Document type news item from Horse & Hound (UK)
Author: Eleanor Jones
French extract (translation):
Welfare charities have welcomed the Government's commitment to ban live export for slaughter, as a "historic day for animal welfare".
The King's Speech on November 7, which set out the Government's agenda for the next year, introduced the Animal Welfare (Livestock Exports) Bill, stating: "Now that we have left the European Union, we can end live animal exports, further strengthening our animal welfare protections and delivering on our manifesto commitment."
H&H has reported on the Kept Animals Bill, which was introduced in June 2021, and would have clamped down on horse attacks by out-of-control dogs as well as ending live transport for slaughter. The bill had cross-party support but its progress slowed, and it was scrapped this summer. Equine charities were among those calling on the Government to make good on its promise, and when the bill was scrapped, food, farming and fisheries minister Mark Spencer added that individual measures from the bill would be taken forward and the Government "remains committed" to banning live exports for slaughter permanently.

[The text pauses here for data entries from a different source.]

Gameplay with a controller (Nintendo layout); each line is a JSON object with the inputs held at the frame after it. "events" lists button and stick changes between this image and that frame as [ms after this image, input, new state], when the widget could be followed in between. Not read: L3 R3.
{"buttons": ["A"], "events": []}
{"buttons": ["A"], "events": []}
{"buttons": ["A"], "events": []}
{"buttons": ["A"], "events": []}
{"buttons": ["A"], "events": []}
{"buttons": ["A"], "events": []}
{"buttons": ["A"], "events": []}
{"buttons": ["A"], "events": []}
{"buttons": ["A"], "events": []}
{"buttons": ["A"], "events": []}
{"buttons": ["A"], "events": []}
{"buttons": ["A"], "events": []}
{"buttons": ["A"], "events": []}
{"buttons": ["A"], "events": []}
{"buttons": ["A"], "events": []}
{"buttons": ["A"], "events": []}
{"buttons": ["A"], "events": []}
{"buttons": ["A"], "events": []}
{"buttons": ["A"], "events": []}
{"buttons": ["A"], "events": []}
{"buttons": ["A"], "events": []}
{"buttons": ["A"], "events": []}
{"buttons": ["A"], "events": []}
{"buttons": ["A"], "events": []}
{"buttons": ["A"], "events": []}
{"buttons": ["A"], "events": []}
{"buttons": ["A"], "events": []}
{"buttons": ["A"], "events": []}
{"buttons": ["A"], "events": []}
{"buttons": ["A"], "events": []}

The Government says the new bill will ensure animals are slaughtered domestically, in "high-welfare UK slaughterhouses" and prevent export to "unknown and likely lower welfare slaughterhouse conditions".
The RSPCA was "thrilled" by the commitment. [...] "This King's Speech, the last one before the [next general] election, is an acid test of the UK Government's true commitment to animal welfare and we now urge them to make good on this promise, finally get this legislation over the line, and bring in a ban on this cruel and barbaric practice."
A Defra spokesman told H&H: "As the highest ranked G7 nation when it comes to World Animal Protection's animal protection index, the UK is a world leader on animal welfare and we are fully committed to maintaining and enhancing our strong track record.